You are viewing a plain text version of this content. The canonical link for it is here.
Posted to yarn-dev@hadoop.apache.org by "Junping Du (JIRA)" <ji...@apache.org> on 2016/06/08 16:43:20 UTC
[jira] [Created] (YARN-5214) Pending on synchronized method
DirectoryCollection#checkDirs can hang NM's NodeStatusUpdater
Junping Du created YARN-5214:
--------------------------------
Summary: Pending on synchronized method DirectoryCollection#checkDirs can hang NM's NodeStatusUpdater
Key: YARN-5214
URL: https://issues.apache.org/jira/browse/YARN-5214
Project: Hadoop YARN
Issue Type: Bug
Components: nodemanager
Reporter: Junping Du
Assignee: Junping Du
Priority: Critical
In one cluster, we notice NM's heartbeat to RM is suddenly stopped and wait a while and marked LOST by RM. From the log, the NM daemon is still running, but jstack hints NM's NodeStatusUpdater thread get blocked:
1. Node Status Updater thread get blocked by 0x000000008065eae8
{noformat}
"Node Status Updater" #191 prio=5 os_prio=0 tid=0x00007f0354194000 nid=0x26fa waiting for monitor entry [0x00007f035945a000]
java.lang.Thread.State: BLOCKED (on object monitor)
at org.apache.hadoop.yarn.server.nodemanager.DirectoryCollection.getFailedDirs(DirectoryCollection.java:170)
- waiting to lock <0x000000008065eae8> (a org.apache.hadoop.yarn.server.nodemanager.DirectoryCollection)
at org.apache.hadoop.yarn.server.nodemanager.LocalDirsHandlerService.getDisksHealthReport(LocalDirsHandlerService.java:287)
at org.apache.hadoop.yarn.server.nodemanager.NodeHealthCheckerService.getHealthReport(NodeHealthCheckerService.java:58)
at org.apache.hadoop.yarn.server.nodemanager.NodeStatusUpdaterImpl.getNodeStatus(NodeStatusUpdaterImpl.java:389)
at org.apache.hadoop.yarn.server.nodemanager.NodeStatusUpdaterImpl.access$300(NodeStatusUpdaterImpl.java:83)
at org.apache.hadoop.yarn.server.nodemanager.NodeStatusUpdaterImpl$1.run(NodeStatusUpdaterImpl.java:643)
at java.lang.Thread.run(Thread.java:745)
{noformat}
2. The actual holder of this lock is DiskHealthMonitor:
{noformat}
"DiskHealthMonitor-Timer" #132 daemon prio=5 os_prio=0 tid=0x00007f0397393000 nid=0x26bd runnable [0x00007f035e511000]
java.lang.Thread.State: RUNNABLE
at java.io.UnixFileSystem.createDirectory(Native Method)

- Task A: In the issue report, restate the paragraph beginning "In one cluster, we notice" as a short list of its main facts.

- Information supplied:
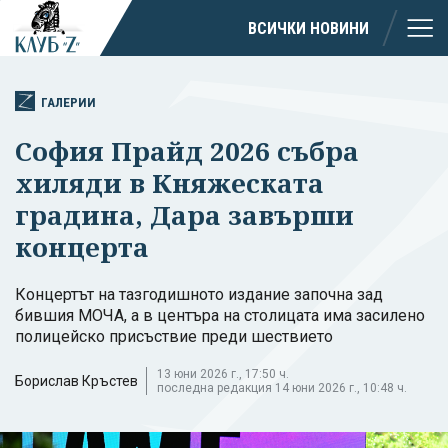
ВСИЧКИ НОВИНИ
ГАЛЕРИИ
София Прайд 2026 събра
хиляди в Княжеската
градина, Дара завърши
концерта
Концертът на тазгодишното издание започна зад
бившия МОЧА, а в центъра на столицата има засилено
полицейско присъствие преди шествието
13 юни 2026 г., 17:50 ч.
Борислав Кръстев
последна редакция 14 юни 2026 г., 10:48 ч.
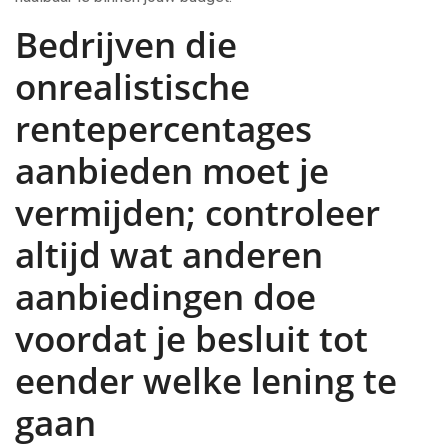
Bedrijven die
onrealistische
rentepercentages
aanbieden moet je
vermijden; controleer
altijd wat anderen
aanbiedingen doe
voordat je besluit tot
eender welke lening te
gaan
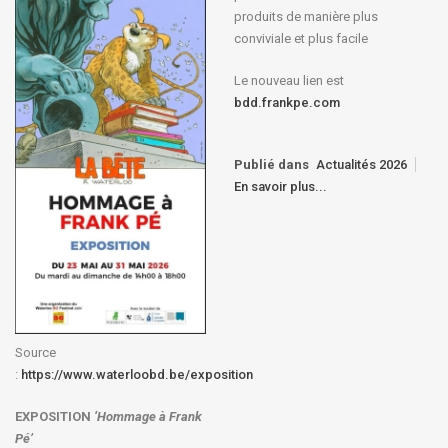
produits de manière plus
conviviale et plus facile
Le nouveau lien est
bdd.frankpe.com
Publié dans
Actualités 2026
En savoir plus...
Source
:
https://www.waterloobd.be/exposition
EXPOSITION
‘Hommage à
Frank
Pé
’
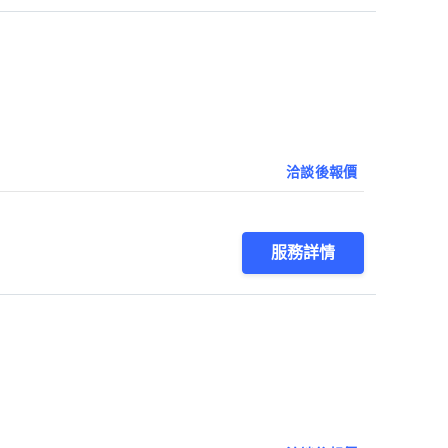
洽談後報價
服務詳情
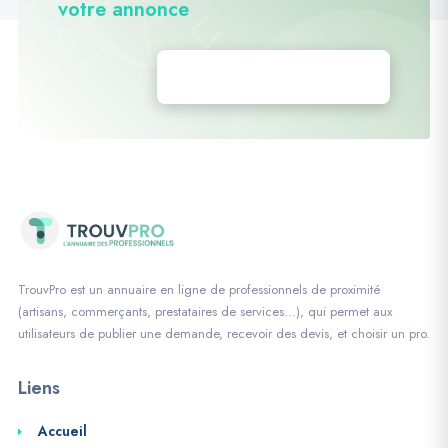
votre annonce
Déposez vos annonces
TrouvPro est un annuaire en ligne de professionnels de proximité
(artisans, commerçants, prestataires de services…), qui permet aux
utilisateurs de publier une demande, recevoir des devis, et choisir un pro.
Liens
Accueil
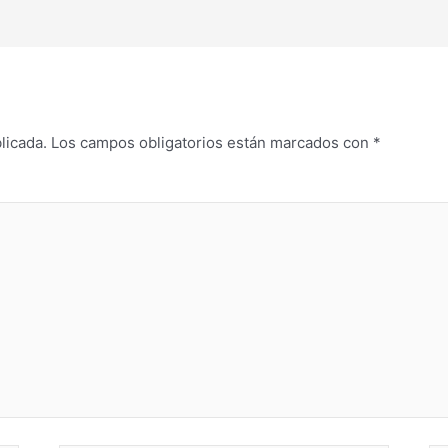
licada.
Los campos obligatorios están marcados con
*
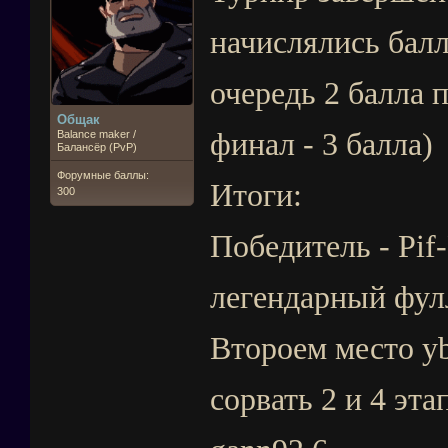
начислялись балл
очередь 2 балла п
Общак
финал - 3 балла)
Balance maker /
Балансёр (PvP)
Форумные баллы:
Итоги:
300
Победитель - Pif-
легендарный фул
Второем место yb
сорвать 2 и 4 эта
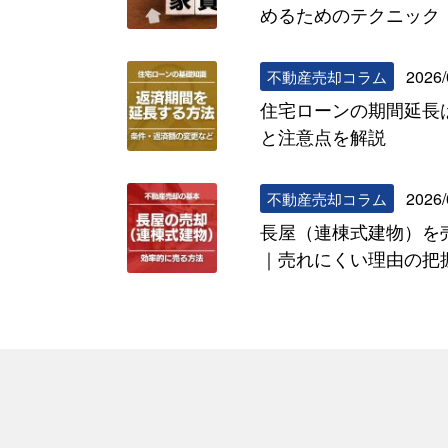
めるためのテクニック
2026/
不動産売却コラム
住宅ローンの期間延長
と注意点を解説
2026/
不動産売却コラム
長屋（連棟式建物）を
｜売れにくい理由の把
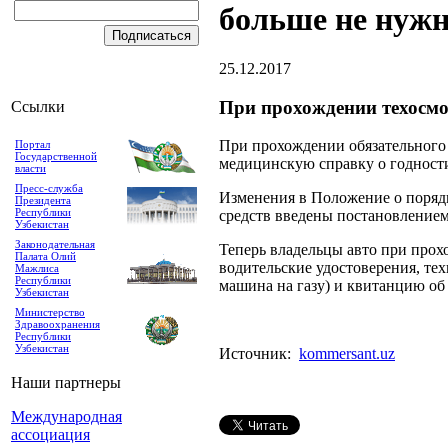
больше не нуж
25.12.2017
При прохождении техосмо
Ссылки
При прохождении обязательного 
Портал
Государственной
медицинскую справку о годност
власти
Пресс-служба
Изменения в Положение о порядк
Президента
Республики
средств введены постановлением
Узбекистан
Законодательная
Теперь владельцы авто при прох
Палата Олий
водительские удостоверения, тех
Мажлиса
Республики
машина на газу) и квитанцию об 
Узбекистан
Министерство
Здравоохранения
Республики
Узбекистан
Источник:
kommersant.uz
Наши партнеры
Международная
ассоциация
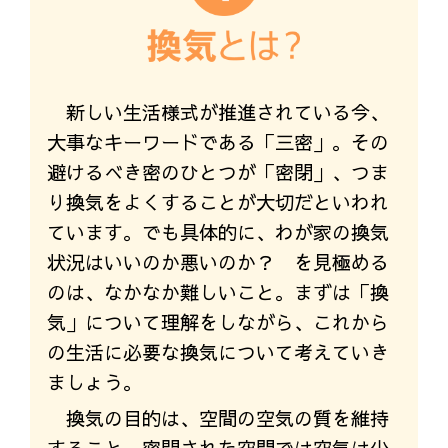
新しい生活様式が推進されている今、
大事なキーワードである「三密」。その
避けるべき密のひとつが「密閉」、つま
り換気をよくすることが大切だといわれ
ています。でも具体的に、わが家の換気
状況はいいのか悪いのか？ を見極める
のは、なかなか難しいこと。まずは「換
気」について理解をしながら、これから
の生活に必要な換気について考えていき
ましょう。
換気の目的は、空間の空気の質を維持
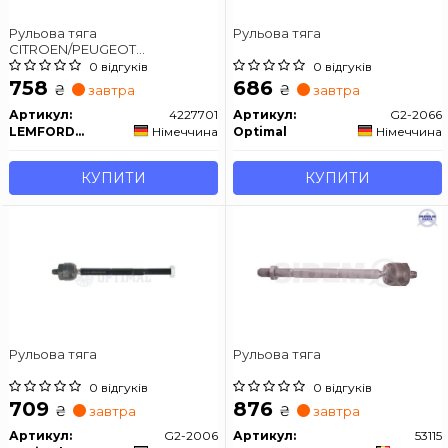
Рульова тяга
Рульова тяга
CITROEN/PEUGEOT
DS3/208/2008 "12>>
0 відгуків
0 відгуків
758
686
₴
₴
завтра
завтра
Артикул:
4227701
Артикул:
G2-2066
LEMFORDER
Німеччина
Optimal
Німеччина
КУПИТИ
КУПИТИ
Рульова тяга
Рульова тяга
0 відгуків
0 відгуків
709
876
₴
₴
завтра
завтра
Артикул:
G2-2006
Артикул:
53115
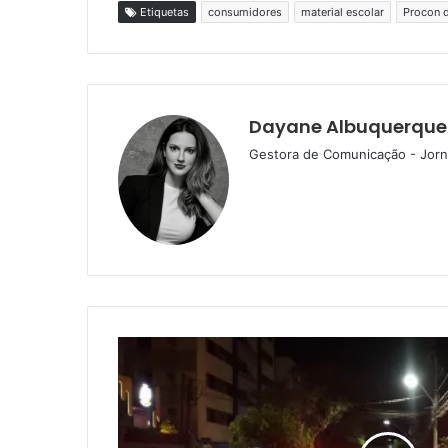
Etiquetas
consumidores
material escolar
Procon d
Dayane Albuquerque
Gestora de Comunicação - Jorna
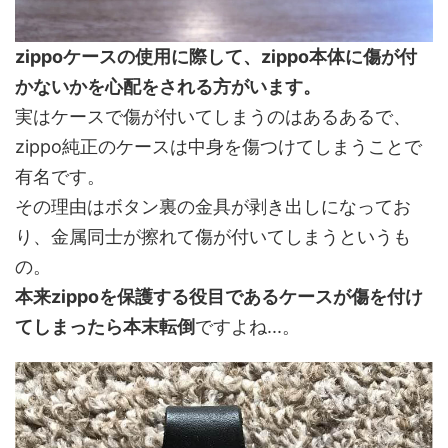
zippoケースの使用に際して、zippo本体に傷が付
かないかを心配をされる方がいます。
実はケースで傷が付いてしまうのはあるあるで、
zippo純正のケースは中身を傷つけてしまうことで
有名です。
その理由はボタン裏の金具が剥き出しになってお
り、金属同士が擦れて傷が付いてしまうというも
の。
本来zippoを保護する役目であるケースが傷を付け
てしまったら本末転倒
ですよね...。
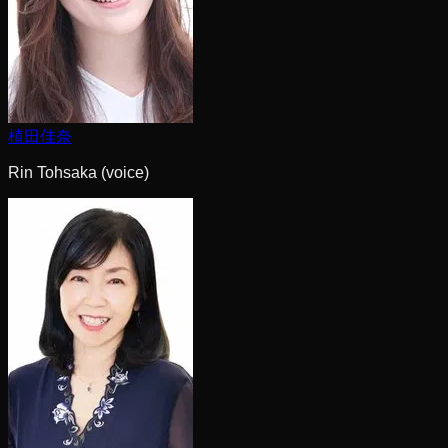
植田佳奈
Rin Tohsaka (voice)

- Task B: Rewrite the listing starting at the line containing "zippoケースの使用に際して、zippo本体に傷が付" and ending at the end of the listing, with "voice" replaced by "role" and everything else unchanged. Leave the pictures out.

- Answer section A:
- In one cluster, the NM's heartbeat to the RM suddenly stopped.
- After a while, the RM marked the NM as LOST.
- The log shows that the NM daemon was still running.
- jstack hints that the NM's NodeStatusUpdater thread was blocked.

- Answer section B:
zippoケースの使用に際して、zippo本体に傷が付
かないかを心配をされる方がいます。
実はケースで傷が付いてしまうのはあるあるで、
zippo純正のケースは中身を傷つけてしまうことで
有名です。
その理由はボタン裏の金具が剥き出しになってお
り、金属同士が擦れて傷が付いてしまうというも
の。
本来zippoを保護する役目であるケースが傷を付け
てしまったら本末転倒
ですよね...。
植田佳奈
Rin Tohsaka (role)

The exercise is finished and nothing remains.